Key Experimental Results¶
Main Results¶
Diagnostic Accuracy Comparison: Static vs. Dynamic Benchmarks (Top-1/3/5 Average)
| Model | Static Avg | DyVal2 (Δ) | DyReMe (Δ) |
|---|---|---|---|
| GPT-5 | 73.76 | 70.73 (-4.11%) | 67.67 (-8.25%) |
| DeepSeek-V3 | 72.92 | 69.50 (-4.69%) | 65.26 (-10.51%) |
| GPT-4o | 72.53 | 69.67 (-3.94%) | 64.74 (-10.75%) |
| MedGemma-27B | 70.56 | 67.70 (-4.06%) | 62.97 (-10.76%) |
| Qwen3-32B | 73.62 | 68.28 (-1.98%) | 63.85 (-8.34%) |
| Qwen2.5-7B | 67.85 | 65.25 (-3.82%) | 57.86 (-14.71%) |
Cross-lingual Verification (English DDXPlus)

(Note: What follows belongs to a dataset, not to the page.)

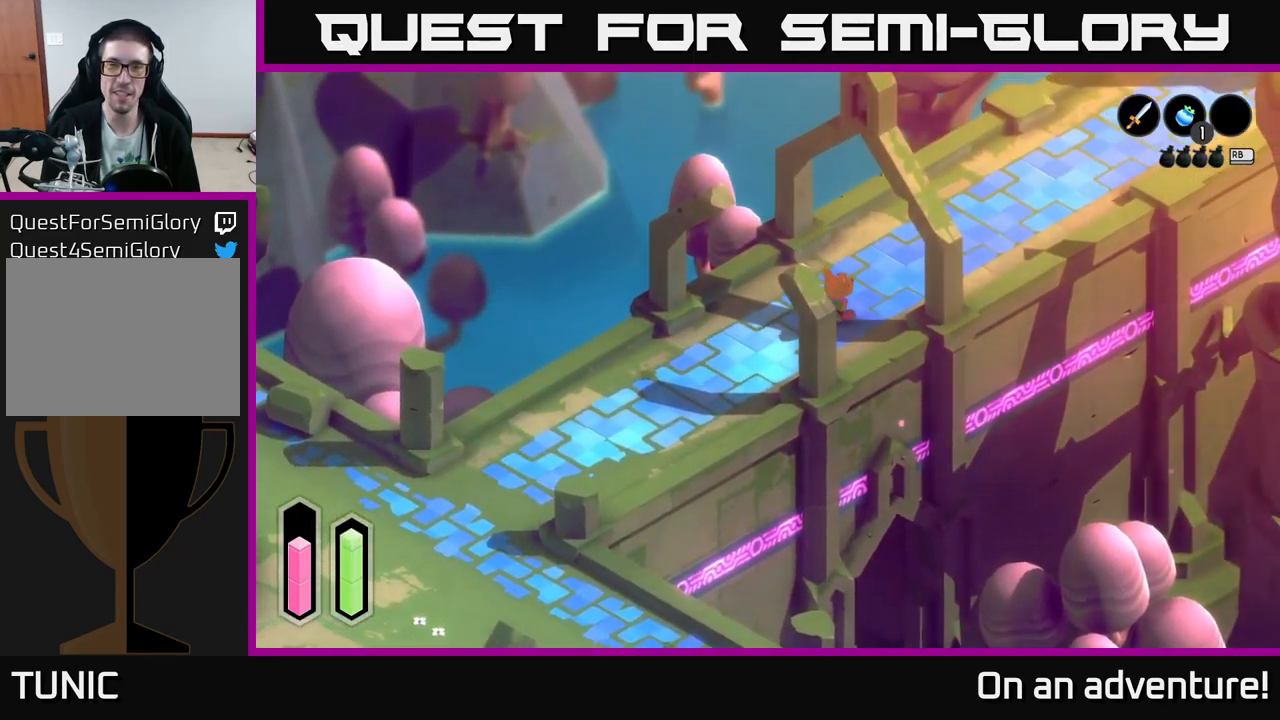
{"buttons": ["A"], "left_stick": "up-right", "right_stick": "center", "events": []}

| Model | DDXPlus | DyReMe | p-value |
|---|---|---|---|
| GPT-4o | 85.10 | 77.18 | <0.05 |
| Qwen2.5-32B | 72.58 | 65.24 | <0.05 |
Ablation Study¶
DyGen Component Ablation (Challenge and Diversity)
| Configuration | Challenge | Expression Diversity | Diagnostic Diversity |
|---|---|---|---|
| DyReMe (Full) | Highest | Highest | Highest |
| w/o Diagnostic Distractors | Sig. Decrease | Unchanged | Sig. Decrease |
| w/o Patient Style | Decrease | Sig. Decrease | Unchanged |
Key Findings¶
- DyReMe induces significant performance drops across all LLMs; even GPT-5 (stronger than the generator) dropped by 8.25%, indicating the benchmark remains challenging for frontier models.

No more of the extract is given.